6 Apr 2022

The vanishing fallacy: The tactics of Question Time

From The House , 6:55 pm on 6 April 2022

Question Time at Parliament is the closest thing it has to a game like Quidditch.

A game with a lot of complicated rules which is still weirdly free-form and surprisingly brutal.

Question Time also has a fair bit of quaffle, and more than its share of beaters and bludgers (or at least bludgeoners). And, just like on the pitch, Question Time is a contest where the tactics constantly evolve, with counter tactics shifting to respond.

National Party MP Nicola Willis in the General Debate

National Party MP Nicola Willis in the General Debate Photo: ©VNP / Phil Smith

Informal Fallacies

The tactics of Question Time vary widely but frequently they borrow from what logicians call informal fallacies of logic.  Think syllogisms in ripped jeans.

Both questions and answers can lean into false equivalencies, false dilemmas, flawed causalities, shifted goalposts, arguments from repetition and oh, so many more. 

There is also enough casual torture of statistics to make mathematicians cry.

A recent favourite is taking the funding for a long-term project and dividing it by the impacts effected in the initial period.

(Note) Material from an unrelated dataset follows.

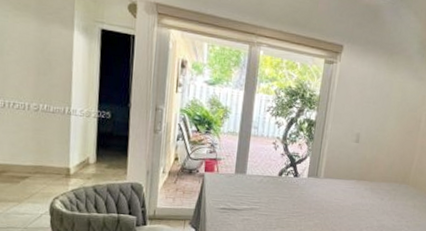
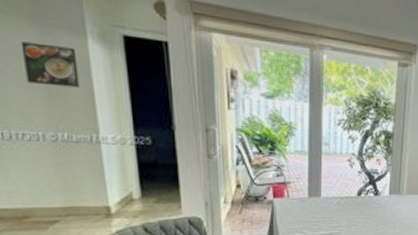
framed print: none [24,31,64,69] -> present [20,41,80,88]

Like complaining at a restaurant that you spent big and only got bread; but doing so before the servers bring your meal.

But one clever tactic heavily used in Question Time recently may have suddenly disappeared this week when it was discovered that the tactic goes both ways. 

‘What does he say to Katie?’

On Tuesday National’s deputy leader Nicola Willis was quizzing the Minister of Finance Grant Robertson when she employed a recent Question Time go-to tactic. 

“What does he say to Katie, who responded to the Prime Minister's Facebook post about the Government's 1 April changes to benefits and entitlements saying, ‘What about the middle income earners? We both have full-time jobs. There is no relief because we aren't on benefits, but still get stung by the increases everywhere.’

The logician might classify this debating tactic as an Appeal to Emotion, specifically to empathy. They might also say it borrows cleverly from the Appeal to Poverty.

However classified, it is a very effective political tactic and a longstanding tradition that all parties tend to use in opposition. 

While a Minister answering the question might confidently slap down an MP, showing anything but empathy to a member of the public (especially a suffering one) risks looking callous. The appeal to emotion puts the minister in a difficult position.

It doesn’t even matter whether the member of the public is real or not; and when these kind of quotes come from unverifiable sources (and echo political talking points), some might wonder whether they are sock or meat puppets.

Labour MP and Deputy PM Grant Robertson in the House

Labour MP and Deputy PM Grant Robertson in the House Photo: ©VNP / Phil Smith

‘I see your Katie and raise you a Becks…’

This week though, in a shift of counter-tactics Grant Robertson took his responses from exactly the same bag of tricks, responding:  

“I express sympathy for that person, but, then, I would refer that person to meet up with Becks, who wrote to the Prime Minister to say, ‘Thanks so much for all you and your Government has done. The COVID assistance has kept me in business without a doubt, and I've been around long enough to appreciate that National would've turned a blind eye to the likes of my little business.’

One Twitter wag this week suggested a change to Parliament’s rules on this.

‘Once more unto the breach’

But it’s been such a useful tactic that Nicola Willis decided it was worth a second crack, quoting an different critic's Facebook post.

Most MPs come to the House with a carefully scripted list of questions, or an 'option tree' to guide their next move. It must be difficult to spontaneously rethink the plan.

Sometimes, even if a tactical approach falls flat or the answers to their whole list of queries are given in response to the first one, they tend to stick to the script to the bitter end.

Nicola Willis' second attempt was similarly answered with another matching quote.

As if to make the point that he could play 'quote-tennis' all day Grant Robertson went on quoting from that person at length until the Speaker asked him to please stop.

…and now for something completely different 

And so... on Wednesday during Question Time when those two regular interlocutors matched up again that particular tactic was absent from Nicola Willis' playbook. 

In the ever-shifting tactics of Question Time it’s just possible that (for the moment at least) the convenient quote from a member of the public might be off the menu.